▸ **What is required**
If a line in the entries below contains "ankle", copy it.
- - - -
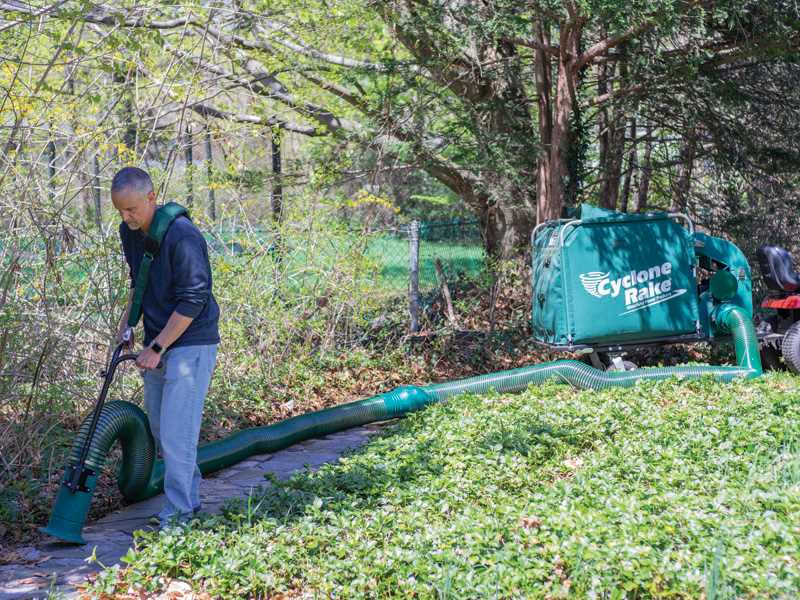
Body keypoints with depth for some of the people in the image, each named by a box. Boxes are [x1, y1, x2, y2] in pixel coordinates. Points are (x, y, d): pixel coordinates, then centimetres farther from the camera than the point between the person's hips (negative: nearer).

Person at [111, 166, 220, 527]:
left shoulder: (183, 237, -23)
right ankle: (190, 495, 29)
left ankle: (178, 513, 1)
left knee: (176, 432, -10)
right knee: (158, 427, 15)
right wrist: (128, 320, 9)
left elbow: (192, 301, -22)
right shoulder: (130, 232, 4)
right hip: (157, 342, 9)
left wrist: (156, 348, -19)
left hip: (191, 344, -9)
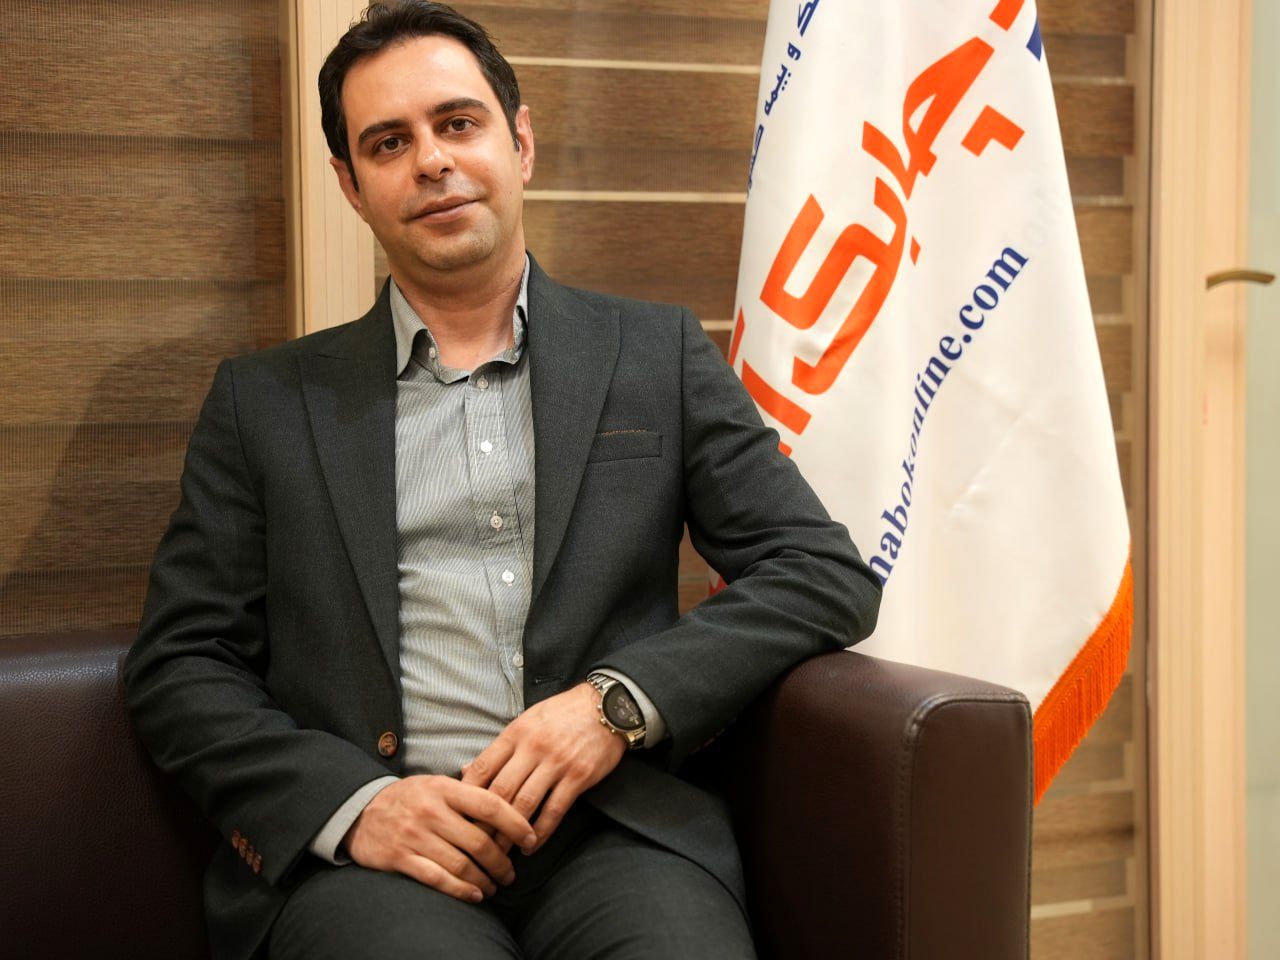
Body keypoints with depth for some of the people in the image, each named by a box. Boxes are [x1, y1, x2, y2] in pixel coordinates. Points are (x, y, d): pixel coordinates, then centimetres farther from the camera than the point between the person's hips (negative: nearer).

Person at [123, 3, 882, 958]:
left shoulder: (658, 353, 15)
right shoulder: (266, 400, 15)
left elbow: (829, 573, 8)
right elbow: (178, 664, 10)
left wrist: (620, 700, -8)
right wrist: (351, 802, -9)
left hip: (612, 827, 1)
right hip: (355, 847, -1)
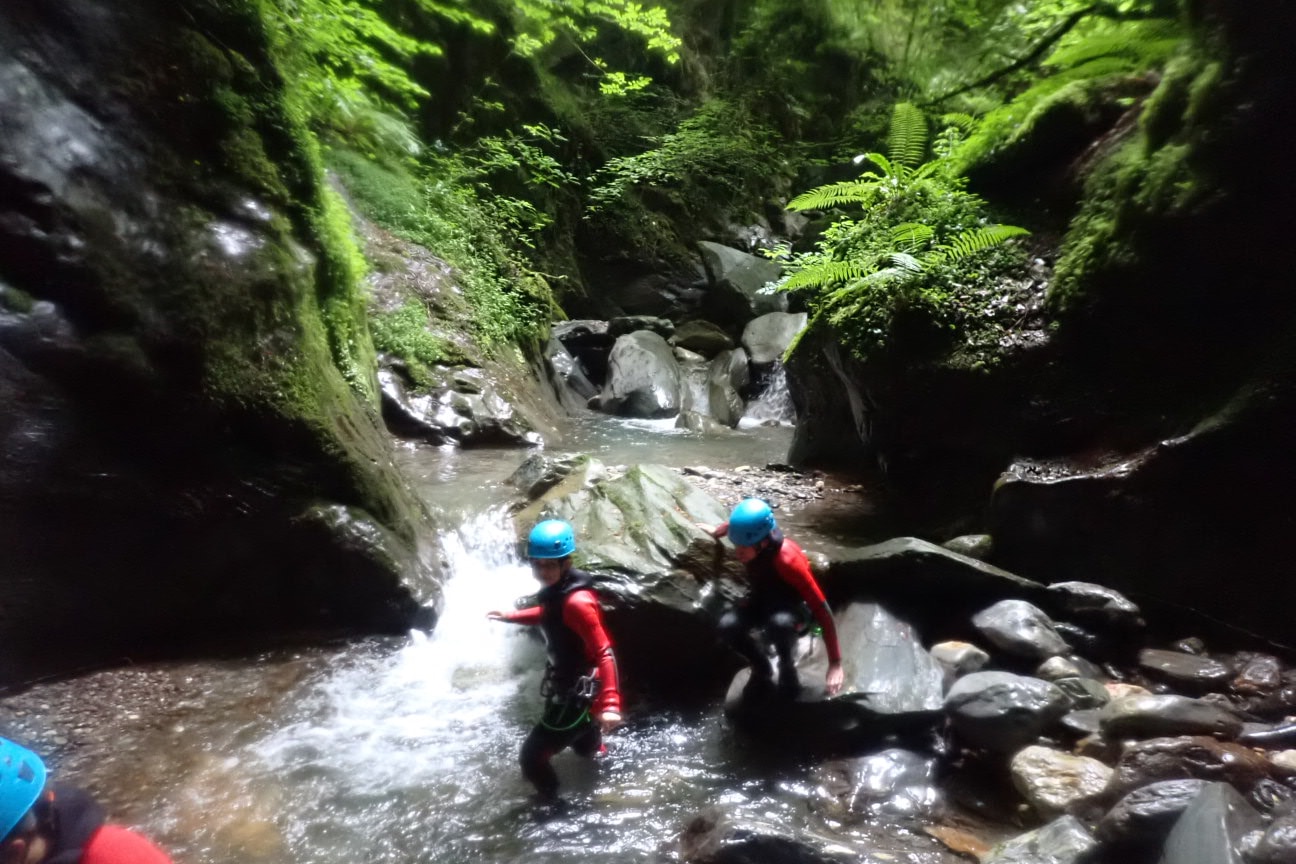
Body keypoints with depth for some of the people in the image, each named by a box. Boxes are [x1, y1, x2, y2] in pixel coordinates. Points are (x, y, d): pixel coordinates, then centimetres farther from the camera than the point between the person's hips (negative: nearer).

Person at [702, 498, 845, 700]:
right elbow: (737, 525, 4)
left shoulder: (787, 559, -37)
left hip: (795, 607, -5)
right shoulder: (749, 536, -23)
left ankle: (787, 668, -7)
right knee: (728, 625, -26)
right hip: (762, 600, 5)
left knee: (779, 623, -41)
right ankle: (762, 671, 3)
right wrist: (716, 530, 24)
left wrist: (835, 663, -32)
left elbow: (822, 609, -33)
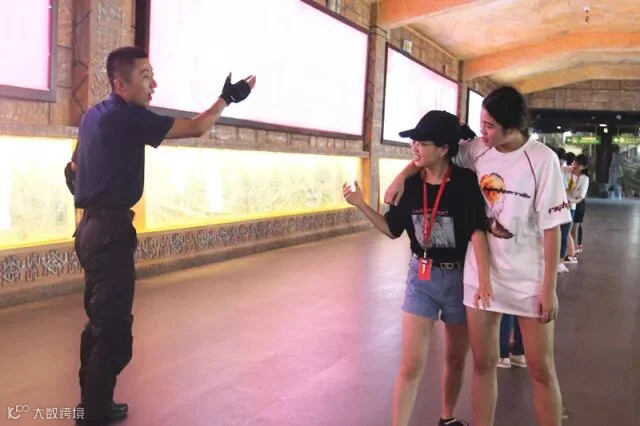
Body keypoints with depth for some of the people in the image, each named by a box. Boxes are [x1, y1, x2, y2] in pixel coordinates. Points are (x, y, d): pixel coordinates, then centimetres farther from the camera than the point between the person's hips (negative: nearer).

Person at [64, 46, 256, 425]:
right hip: (110, 231, -10)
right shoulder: (128, 117, -15)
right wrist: (228, 97, 0)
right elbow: (196, 128, -11)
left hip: (92, 227, 10)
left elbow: (73, 170, 22)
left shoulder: (95, 116, 13)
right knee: (114, 328, -3)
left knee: (100, 322, 17)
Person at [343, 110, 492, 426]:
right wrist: (361, 205, -7)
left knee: (456, 358, 17)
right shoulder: (410, 185, -4)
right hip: (421, 277, 2)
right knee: (412, 364, -1)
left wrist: (484, 280, -30)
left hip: (459, 277, -1)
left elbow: (477, 231, -22)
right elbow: (393, 229, 6)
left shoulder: (465, 182, -16)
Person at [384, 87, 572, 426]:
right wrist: (402, 176, -4)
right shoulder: (477, 149, -3)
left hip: (529, 280, -3)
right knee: (483, 362, 12)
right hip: (480, 275, 3)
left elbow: (551, 227, -11)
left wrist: (549, 287, -11)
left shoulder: (542, 159, -14)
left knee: (541, 368, 9)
- - - -
▸ **Answer to this problem**
right ankle: (190, 495, 29)
left ankle: (178, 513, 1)
left ankle: (787, 668, -7)
right ankle: (762, 671, 3)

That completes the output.